Dan, you read way too much into what I wrote. I'm just trying to say that Sam either made it up, or got it wrong, or there was a transcription error. I agree -- namespaces shouldn't be coded to one format or another.
On the other hand I don't feel bad about insisting that they point to this format if they want it to point back to them. That's how the Web works.
I agree a friendly link between complimentary namespaces is a good and Webby thing to have. But I'm still having trouble understanding how RSS2 namespace extension works. From RSS2's point of view, are all namespaces OK to use, or are some (for some technical reason) inappropriate? Presumably the definitions of those other namespaces might rule out embedding in RSS2 (eg. RDF vocabularies one might expect to only appear in files that meet RDF's XML syntax; other vocabs might demand being the root element, or other things that can't co-exist with RSS2's requirements).
I guess namespace mixing (outside the RDF arena, which is to a certain extend, architecturally in its own closed world) is pretty much a researchy area. We know it can be done, but concepts such as 'validation' when applied to mixes of XML namespace can be tricky. I've heard RELAX-NG is pretty good on that front, but haven't really investigated it.
To stick with examples, say I'm making an RSS feed for something to do with Music, and I find some XML namespaces that provide handy terms such as 'track', 'artist' etc., and perhaps an actual list of artist IDs. What procedure should I follow to determine whether it is OK to augment an RSS2 feed with markup that references this namespace? (same goes for movies, jobs, locations, and so on). Or say I'm the author of that namespace, how can I tell whether it would be appropriate for me to write "this namespace can be used with RSS2.0.*".
I don't know Dan, maybe we can pop the stack one more level and explain what Sam Ruby was trying to say? XML theorists seem to forget that there are confused users who have a vague understanding of what XML is. Sam's statement confused a fair number of people who I heard from. Now don't put me on the defensive for that. Okay?
I don't see Dan trying to put you on the defensive, Dave. He's simply asking you a legitimate question: If he writes a namespace that is NOT written explicitly for RSS (i.e., his Music namespace example) how does he know whether or not it is technically valid for RSS2? The point is, there is no way for it to be considered valid (and testably so) unless either (a) you say it is valid (what is your criteria? where is it documented? is it automatable?) or (b) the author says it is valid (again: criteria? documentation? automation?).
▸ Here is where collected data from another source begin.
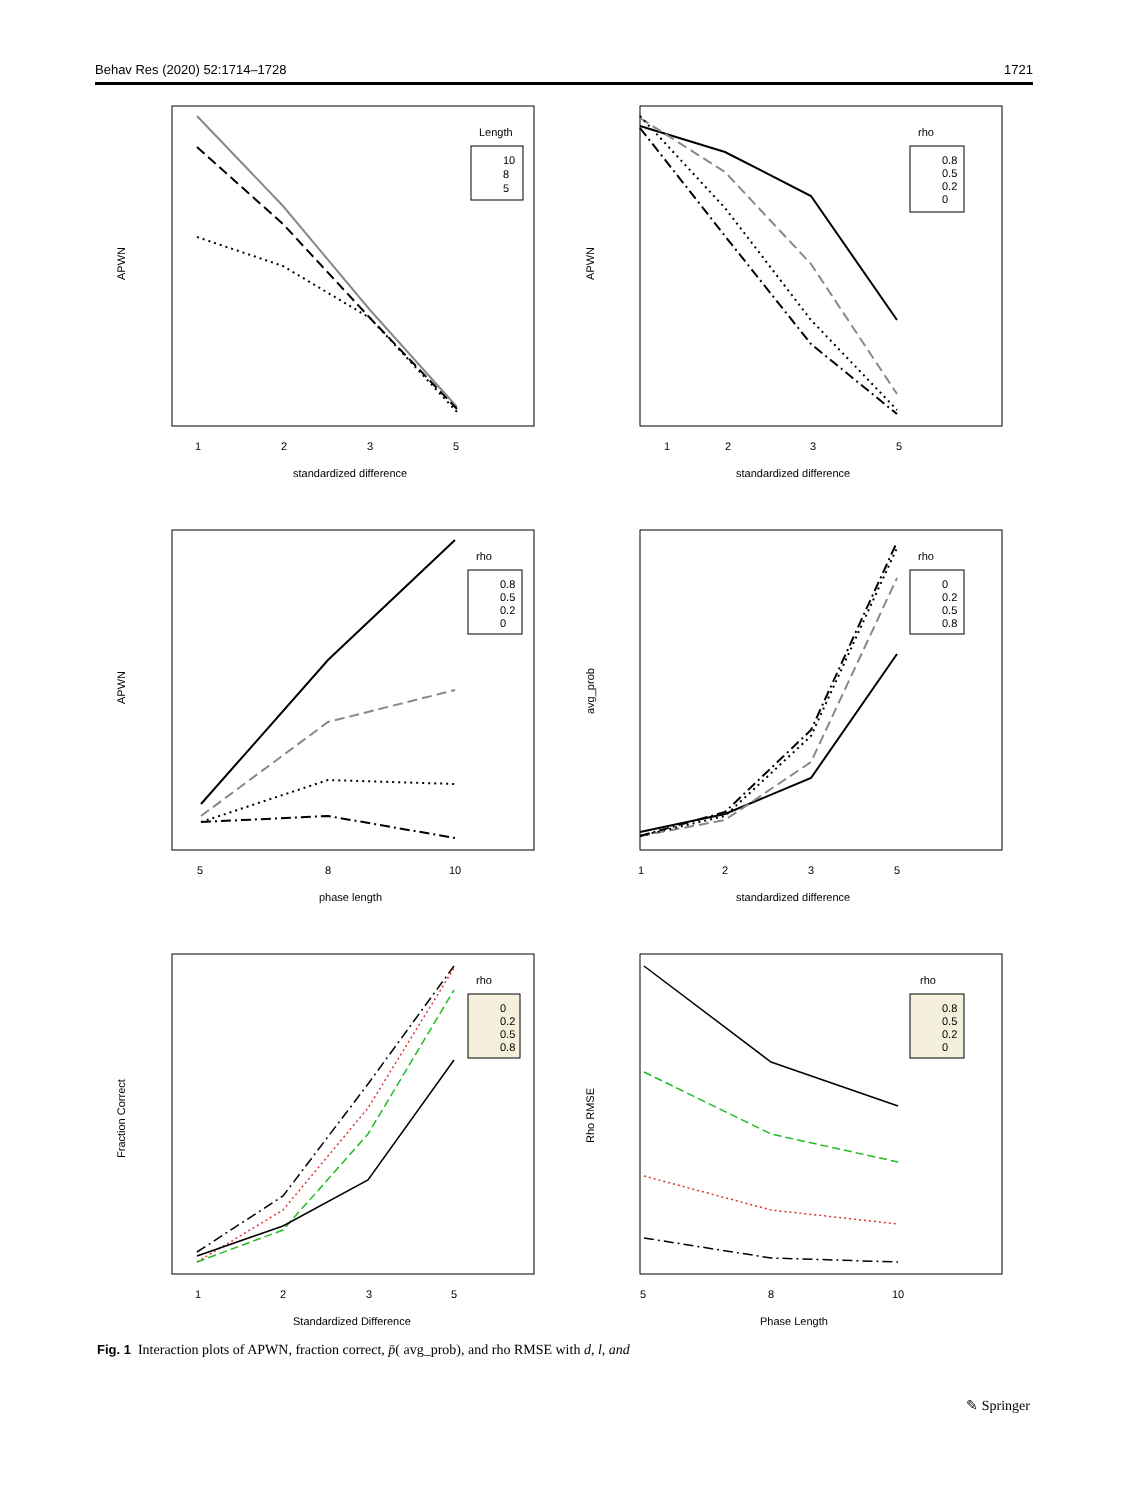Behav Res (2020) 52:1714–1728 1721
APWN
1
2
3
5
standardized difference
Length
10
8
5
APWN
1
2
3
5
standardized difference
rho
0.8
0.5
0.2
0
APWN
5
8
10
phase length
rho
0.8
0.5
0.2
0
avg_prob
1
2
3
5
standardized difference
rho
0
0.2
0.5
0.8
Fraction Correct
1
2
3
5
Standardized Difference
rho
0
0.2
0.5
0.8
Rho RMSE
5
8
10
Phase Length
rho
0.8
0.5
0.2
0
Fig. 1 Interaction plots of APWN, fraction correct, p̄( avg_prob), and rho RMSE with d, l, and
✎ Springer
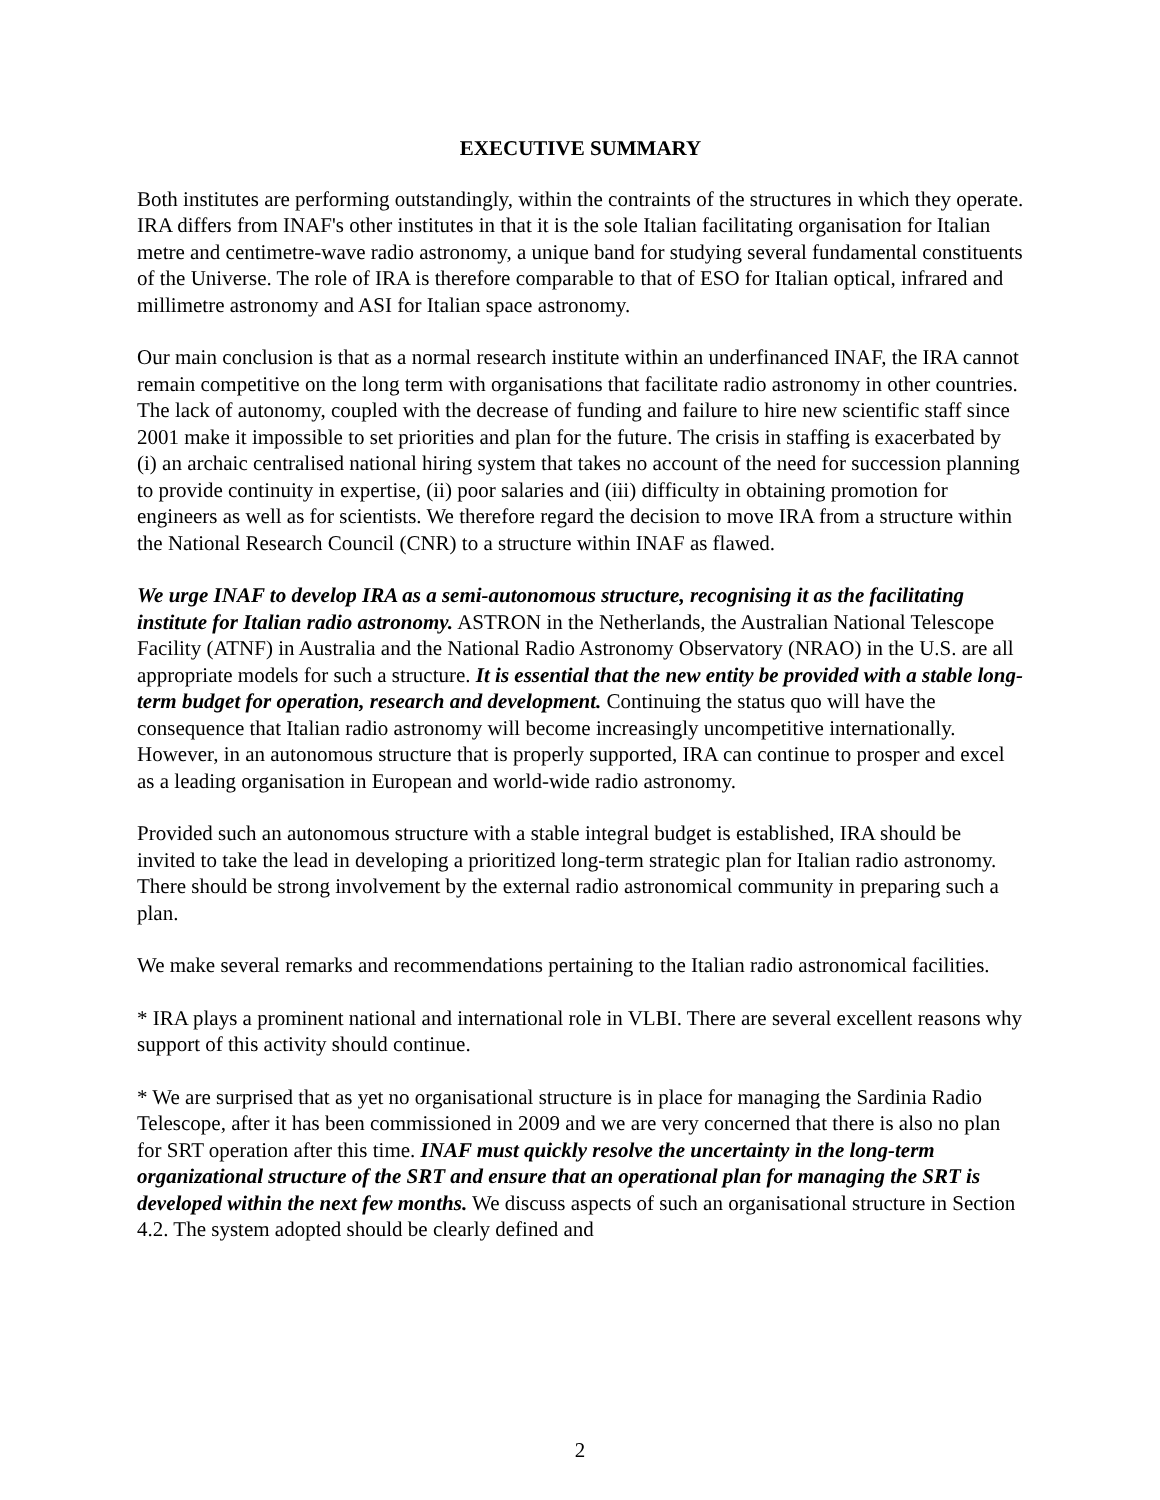EXECUTIVE SUMMARY
Both institutes are performing outstandingly, within the contraints of the structures in which they operate. IRA differs from INAF's other institutes in that it is the sole Italian facilitating organisation for Italian metre and centimetre-wave radio astronomy, a unique band for studying several fundamental constituents of the Universe. The role of IRA is therefore comparable to that of ESO for Italian optical, infrared and millimetre astronomy and ASI for Italian space astronomy.
Our main conclusion is that as a normal research institute within an underfinanced INAF, the IRA cannot remain competitive on the long term with organisations that facilitate radio astronomy in other countries. The lack of autonomy, coupled with the decrease of funding and failure to hire new scientific staff since 2001 make it impossible to set priorities and plan for the future. The crisis in staffing is exacerbated by (i) an archaic centralised national hiring system that takes no account of the need for succession planning to provide continuity in expertise, (ii) poor salaries and (iii) difficulty in obtaining promotion for engineers as well as for scientists. We therefore regard the decision to move IRA from a structure within the National Research Council (CNR) to a structure within INAF as flawed.
We urge INAF to develop IRA as a semi-autonomous structure, recognising it as the facilitating institute for Italian radio astronomy. ASTRON in the Netherlands, the Australian National Telescope Facility (ATNF) in Australia and the National Radio Astronomy Observatory (NRAO) in the U.S. are all appropriate models for such a structure. It is essential that the new entity be provided with a stable long-term budget for operation, research and development. Continuing the status quo will have the consequence that Italian radio astronomy will become increasingly uncompetitive internationally. However, in an autonomous structure that is properly supported, IRA can continue to prosper and excel as a leading organisation in European and world-wide radio astronomy.
Provided such an autonomous structure with a stable integral budget is established, IRA should be invited to take the lead in developing a prioritized long-term strategic plan for Italian radio astronomy. There should be strong involvement by the external radio astronomical community in preparing such a plan.
We make several remarks and recommendations pertaining to the Italian radio astronomical facilities.
* IRA plays a prominent national and international role in VLBI. There are several excellent reasons why support of this activity should continue.
* We are surprised that as yet no organisational structure is in place for managing the Sardinia Radio Telescope, after it has been commissioned in 2009 and we are very concerned that there is also no plan for SRT operation after this time. INAF must quickly resolve the uncertainty in the long-term organizational structure of the SRT and ensure that an operational plan for managing the SRT is developed within the next few months. We discuss aspects of such an organisational structure in Section 4.2. The system adopted should be clearly defined and
2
I don't think Dan is interested in what Sam had to say about you -- as you say, that's a personality issue, which shouldn't be an issue at all. Dan's question (and mine, and many others') is a *technical* question. Sam has nothing to do with the RSS2 spec.
This is the problem people have had with RSS2+namespaces. You prefer not to use them, which is fine, that's your preference, and a preference shared by many people. But many others do want to use them, and without a rigidly-defined spec it is virtually impossible to determine independently (in other words, without you or the namespace author) whether or not the RSS2+namespace combination is technically valid.
As my wife is fond of saying about the stock market, "It's all based on air." A good laugh, but it's inherently true here -- the RSS spec is notorious for being difficult to test in itself, and Mark and Sam had a hell of a time writing a validator for it because of the way the spec was written.
Just some thoughts...
Hmm, perhaps I should re-word the last paragraph of my previous comment. It's not my intent to slam the spec or the spec-writer, merely to point out that a spec written in loose prose is inherently difficult to test against. You've done a hell of a lot to get weblogs and RSS/syndication to it's present state, and do deserve that credit.
Recently on scripting.com you said that you fall into the "literary" mode of thinking about XML. That's fine, and as long as you are aware that there is an entirely different way of thinking about XML and are willing to consider arguments from that point of view, then great!
Dave I haven't got any algorithms automatable or otherwise. I like to take the broadest possible approach, unless something has been proven not to work with RSS 2.0, I'd like to include it in the list. I can't imagine why this is so confusing.
Also, I think Dan is looking for an argument, not enlightenment. He's flamed me so many times, called my integrity into question so many times, I'm just wary of dealing with him. There's never any way for me to win with him. He is putting me on the defense, trust me on that, there's no happy ending possible.
Dave Cantrell is correct to point out that I've no interest in Sam Ruby's comments. The reason I'm writing here is because your comments here regarding RSS2,
"To see if it works with 2.0, we look at the page describing the namespace, and if it claims RSS 2.0 support, we believe them."
...got me to thinking about how this would work in practice, for people creating and discovering RSS-friendly namespaces. I didn't come here to talk about your integrity, I came here because I wanted to hear, in your own words and in your own space, how you expect this to work. Namespaces are about control, and about devolving control to collaborative, complementary efforts. RDF is one architecture for putting that into practice. If you're not going to use RDF, and given your 'FUCK RDF!' views that seems likely, then I'm curious about what you're going to do instead. The namespaces spec is agnostic about so much, that additional technology is needed to tell the story about how independently managed namespaces can play well together. If RSS2 really does devolve control through namespaces, we need some guidance from the specifiers of RSS2 as to how we know when we've done it right.
Dave Cantrell writes,
"Dan's question (and mine, and many others') is a *technical* question"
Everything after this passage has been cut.